Prior to the discovery of EPO similar effects were achieved without training by increasing the blood cell density using transfusion techniques. This is still cheating. Using EPO is still cheating.

Training at high altitiudes 9/10ths of the year doesn't do the same thing although it gets close. Yes, the hemoglobin levels increase, but not to the degree achieved by blood transfusion and EPO methods.

I think the term "blood doping" is misleading. There are many, many other ways to improve performance through artificial means rather than training. Doping is one of them. Blood doping is a subset of doping.

In this case the issue isn't what is happening inside their body, but how they are achieving that performance increase. The means are what levels the playing field.

There are several reasons to avoid this, including preventing teams from having an unfair advantage, and avoiding creating a sport that is destructive to the human body just to win a competition.
 
All the oxygen in the world is not going to replace training, that's just an assinine assumption. It's so much easier to demonize Lance Armstrong than to recognize that the atmosphere of competetive professional sports is fundimentally broken and permissive of these things. Atheletes do all sorts of crazy things to boost performance, from specialized diets, to using legal drugs as well is illegal ones. More than anything, I feel like this specific witch hunt against one particular athelete is mainly to push aside concerns of these widespread practices.

I also get tired of the mis-characterization of steroids and blood doping as some sort of superfuel. People picture it like freakin' Popeye eating spinach. These atheletes aren't sitting on couches popping pills and shooting up and then excelling in their chosen sport. They're still putting just as much work as others are, if not more.

I understand the moralistic standpoint of having a level playing field. That's what brings me back to the original point of "If everybody is cheating, is cheating really cheating"
 
Are you trying to say that doping doesn't work? Are you saying that two athletes who follow the same training schedule, and one who dopes, will have the same chance at winning?

Of course they work hard. No one here is suggesting that doping means they don't have to train.

You may have a different opinion about whether doping is good for the sport or not. But whipping out words like asinine and witch hunt doesn't strengthen your argument that all athletes should be allowed to dope however they like.

Start your own cycling association that allows doping if you believe in it so strongly.
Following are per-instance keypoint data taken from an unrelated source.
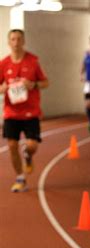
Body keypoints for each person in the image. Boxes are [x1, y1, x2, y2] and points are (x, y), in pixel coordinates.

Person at [0, 29, 49, 193]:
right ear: (9, 42)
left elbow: (45, 83)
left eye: (19, 39)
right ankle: (20, 178)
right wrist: (3, 88)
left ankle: (28, 155)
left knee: (32, 145)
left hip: (30, 112)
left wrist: (33, 84)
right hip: (11, 112)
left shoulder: (33, 61)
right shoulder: (3, 64)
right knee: (12, 145)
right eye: (13, 39)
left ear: (24, 41)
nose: (16, 42)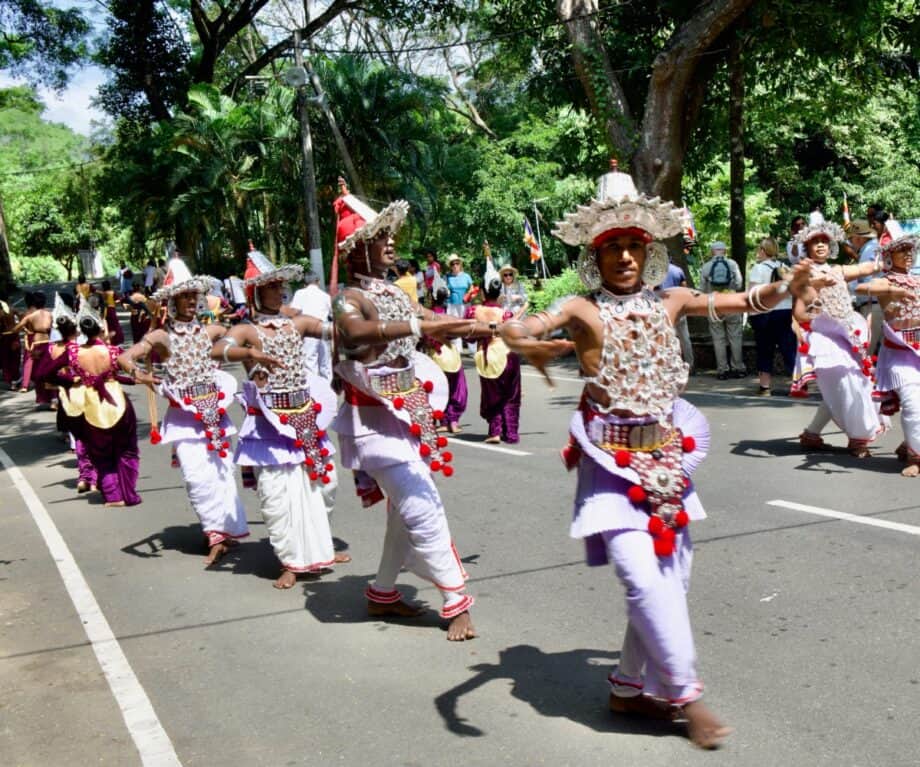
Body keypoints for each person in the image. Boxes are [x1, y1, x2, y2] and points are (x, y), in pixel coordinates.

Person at [498, 164, 812, 749]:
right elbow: (526, 324)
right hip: (610, 464)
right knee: (645, 580)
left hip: (667, 462)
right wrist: (521, 336)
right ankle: (686, 695)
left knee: (673, 577)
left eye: (633, 246)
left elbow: (742, 299)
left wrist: (783, 289)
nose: (624, 257)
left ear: (650, 250)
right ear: (596, 255)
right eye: (612, 246)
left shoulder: (671, 298)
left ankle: (625, 685)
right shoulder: (580, 307)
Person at [330, 188, 482, 640]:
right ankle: (455, 598)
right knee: (422, 504)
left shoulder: (393, 290)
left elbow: (433, 318)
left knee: (404, 510)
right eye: (381, 237)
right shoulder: (346, 299)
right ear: (357, 248)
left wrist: (488, 325)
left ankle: (381, 592)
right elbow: (357, 333)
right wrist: (421, 325)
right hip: (372, 424)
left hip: (406, 411)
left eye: (391, 236)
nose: (392, 244)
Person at [212, 246, 347, 589]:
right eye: (271, 286)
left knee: (324, 485)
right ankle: (290, 560)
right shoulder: (247, 330)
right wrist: (248, 353)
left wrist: (353, 327)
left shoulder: (297, 321)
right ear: (256, 293)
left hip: (305, 416)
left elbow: (335, 331)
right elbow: (218, 350)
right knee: (277, 497)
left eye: (280, 286)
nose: (279, 291)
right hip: (268, 426)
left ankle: (317, 547)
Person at [118, 259, 261, 564]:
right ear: (170, 301)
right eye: (183, 297)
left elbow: (244, 335)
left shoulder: (212, 330)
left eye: (193, 296)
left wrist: (255, 364)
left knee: (223, 476)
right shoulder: (161, 336)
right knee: (197, 478)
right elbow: (125, 358)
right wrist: (140, 375)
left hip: (215, 416)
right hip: (183, 420)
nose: (189, 302)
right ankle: (214, 532)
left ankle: (226, 532)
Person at [791, 216, 884, 456]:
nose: (821, 245)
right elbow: (800, 314)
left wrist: (886, 254)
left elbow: (867, 268)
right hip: (826, 339)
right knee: (847, 385)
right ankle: (858, 439)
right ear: (807, 247)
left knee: (851, 385)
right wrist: (817, 288)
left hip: (849, 335)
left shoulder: (838, 270)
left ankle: (812, 434)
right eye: (815, 242)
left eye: (824, 241)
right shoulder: (803, 275)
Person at [47, 300, 142, 506]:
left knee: (100, 452)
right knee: (126, 449)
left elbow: (43, 373)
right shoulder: (114, 351)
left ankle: (113, 495)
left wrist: (69, 382)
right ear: (100, 328)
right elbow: (125, 373)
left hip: (90, 406)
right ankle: (128, 493)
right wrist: (140, 378)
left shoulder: (72, 353)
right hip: (118, 403)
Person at [854, 222, 920, 474]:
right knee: (914, 404)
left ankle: (909, 445)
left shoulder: (917, 278)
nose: (908, 253)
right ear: (889, 255)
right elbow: (858, 287)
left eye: (910, 249)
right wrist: (892, 289)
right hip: (900, 354)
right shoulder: (885, 281)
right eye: (901, 249)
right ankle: (916, 459)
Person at [34, 294, 97, 494]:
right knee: (94, 436)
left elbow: (41, 374)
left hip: (66, 395)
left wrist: (62, 383)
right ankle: (93, 478)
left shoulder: (53, 347)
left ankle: (84, 476)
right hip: (87, 394)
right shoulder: (80, 346)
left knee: (78, 437)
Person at [469, 277, 521, 443]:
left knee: (492, 395)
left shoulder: (473, 311)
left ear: (483, 292)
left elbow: (468, 336)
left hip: (487, 356)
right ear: (500, 294)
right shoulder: (505, 314)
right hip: (507, 355)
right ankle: (511, 433)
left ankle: (495, 431)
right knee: (510, 396)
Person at [747, 237, 796, 395]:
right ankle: (798, 384)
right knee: (789, 349)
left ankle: (765, 387)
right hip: (786, 312)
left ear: (763, 250)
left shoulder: (758, 268)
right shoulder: (785, 267)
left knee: (765, 350)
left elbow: (753, 293)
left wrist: (750, 313)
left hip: (766, 313)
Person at [425, 283, 468, 434]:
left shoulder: (427, 316)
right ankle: (453, 421)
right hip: (450, 354)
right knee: (456, 388)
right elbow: (458, 332)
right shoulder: (448, 316)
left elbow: (423, 337)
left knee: (439, 390)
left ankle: (443, 421)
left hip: (434, 356)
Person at [699, 242, 744, 379]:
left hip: (714, 304)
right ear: (725, 251)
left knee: (718, 338)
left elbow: (701, 289)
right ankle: (738, 368)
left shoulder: (706, 266)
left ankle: (722, 370)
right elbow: (739, 284)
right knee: (735, 337)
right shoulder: (732, 264)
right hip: (731, 303)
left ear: (712, 252)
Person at [4, 291, 54, 405]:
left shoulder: (30, 316)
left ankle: (43, 398)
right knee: (49, 370)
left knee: (37, 373)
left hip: (36, 344)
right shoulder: (49, 314)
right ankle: (53, 399)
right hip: (48, 342)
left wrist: (10, 331)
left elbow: (16, 329)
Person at [655, 243, 694, 371]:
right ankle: (690, 364)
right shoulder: (678, 270)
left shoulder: (655, 273)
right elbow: (685, 289)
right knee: (684, 338)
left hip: (663, 311)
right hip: (680, 310)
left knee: (666, 339)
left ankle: (669, 365)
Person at [849, 219, 883, 355]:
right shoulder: (874, 247)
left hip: (872, 305)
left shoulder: (868, 251)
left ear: (858, 238)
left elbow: (867, 284)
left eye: (851, 238)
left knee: (865, 352)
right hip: (878, 304)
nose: (850, 242)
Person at [445, 254, 474, 352]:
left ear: (460, 264)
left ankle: (472, 348)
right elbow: (444, 288)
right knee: (454, 325)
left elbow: (472, 288)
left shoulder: (466, 276)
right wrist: (447, 291)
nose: (455, 265)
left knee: (467, 323)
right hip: (452, 303)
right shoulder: (447, 277)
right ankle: (457, 348)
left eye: (457, 263)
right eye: (453, 264)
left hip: (465, 303)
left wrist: (469, 294)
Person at [0, 295, 21, 388]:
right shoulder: (13, 309)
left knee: (5, 358)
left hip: (4, 335)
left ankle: (9, 380)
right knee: (15, 357)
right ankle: (15, 378)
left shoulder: (1, 312)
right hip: (13, 334)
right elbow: (22, 318)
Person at [100, 280, 125, 346]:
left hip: (105, 310)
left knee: (108, 325)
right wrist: (121, 299)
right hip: (112, 309)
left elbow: (101, 303)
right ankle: (117, 338)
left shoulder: (103, 293)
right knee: (115, 324)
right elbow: (117, 301)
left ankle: (109, 339)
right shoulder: (112, 292)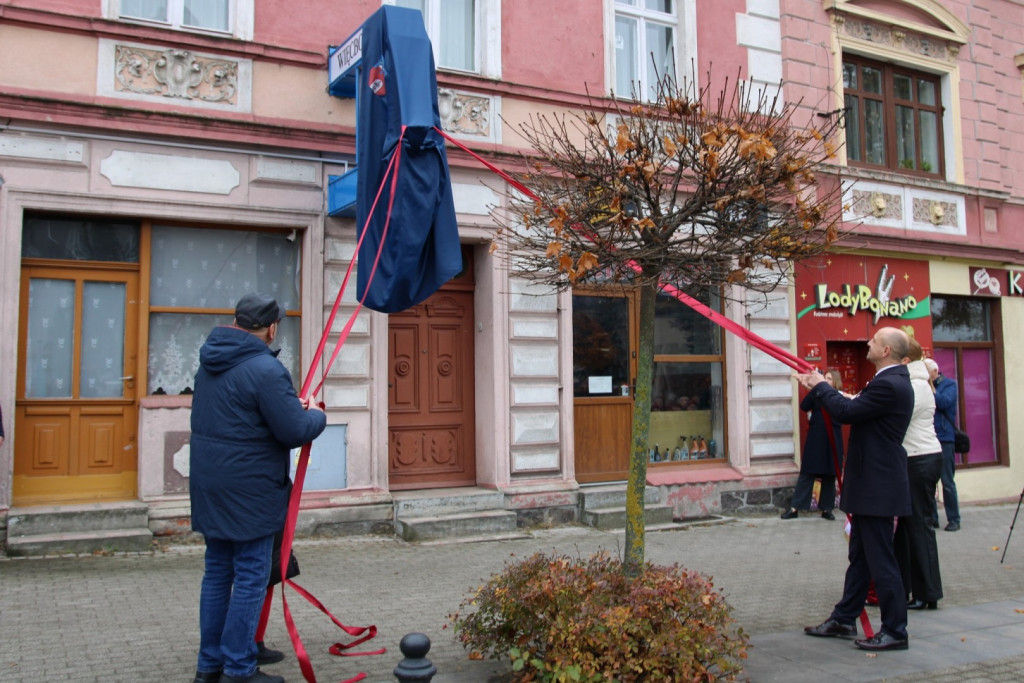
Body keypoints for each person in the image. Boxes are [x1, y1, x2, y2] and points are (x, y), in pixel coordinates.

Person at [190, 293, 327, 683]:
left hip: (210, 483)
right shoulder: (265, 369)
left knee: (217, 572)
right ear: (270, 328)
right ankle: (238, 667)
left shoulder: (209, 362)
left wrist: (288, 410)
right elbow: (293, 431)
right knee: (250, 574)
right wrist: (316, 414)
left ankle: (209, 666)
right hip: (249, 489)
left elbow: (241, 417)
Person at [795, 327, 914, 652]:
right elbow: (854, 403)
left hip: (878, 487)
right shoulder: (888, 382)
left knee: (881, 561)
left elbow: (846, 413)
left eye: (874, 340)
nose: (868, 343)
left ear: (887, 350)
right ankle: (845, 617)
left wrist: (821, 386)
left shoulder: (890, 384)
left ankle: (895, 630)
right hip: (871, 485)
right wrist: (819, 386)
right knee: (861, 557)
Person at [895, 340, 943, 610]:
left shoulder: (914, 386)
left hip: (919, 459)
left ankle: (927, 593)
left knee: (918, 525)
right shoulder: (915, 382)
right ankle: (907, 588)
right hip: (916, 458)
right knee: (907, 526)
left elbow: (889, 414)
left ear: (904, 360)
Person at [782, 369, 845, 521]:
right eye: (825, 378)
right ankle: (795, 507)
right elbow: (804, 406)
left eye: (829, 379)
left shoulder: (838, 396)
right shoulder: (818, 394)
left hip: (832, 439)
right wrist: (814, 390)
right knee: (808, 472)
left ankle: (826, 509)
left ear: (835, 381)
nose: (827, 380)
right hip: (816, 438)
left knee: (829, 475)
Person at [925, 357, 961, 532]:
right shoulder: (926, 387)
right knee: (931, 481)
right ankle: (932, 518)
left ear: (934, 372)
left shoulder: (950, 385)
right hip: (930, 438)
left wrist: (931, 388)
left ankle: (954, 519)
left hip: (945, 439)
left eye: (927, 372)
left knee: (947, 481)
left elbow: (943, 403)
Leave doping out of our sports.
 
"If everybody is cheating, is cheating really cheating"
I can only imagine that it is disheartening to folks who are just entering a sport, all fired up and rarin' to go, only to get soundly beaten by the veterans. Stung, they train hard, eat right, sweat the details, and really become something, only to continue getting the sand kicked in their faces by people who "juice." Their spirits crushed, their wills broken, they then realize the only way to make it to the highest echelons of their sport is to stoop to the dopers' level, to cheat, to compromise their integrity, and, in their minds, to "sell out" to the lure of questionable methods bringing better results.

The same sort of thing could be said about the poor v. the rich, or the entrepreneur v. big business. There are people who succeed on their own merits, either due an accident of genetics, or because they're just so devoted to what they do. And they make for great stories, too...but usually they don't attract the attention of the media, so we don't hear as much about them.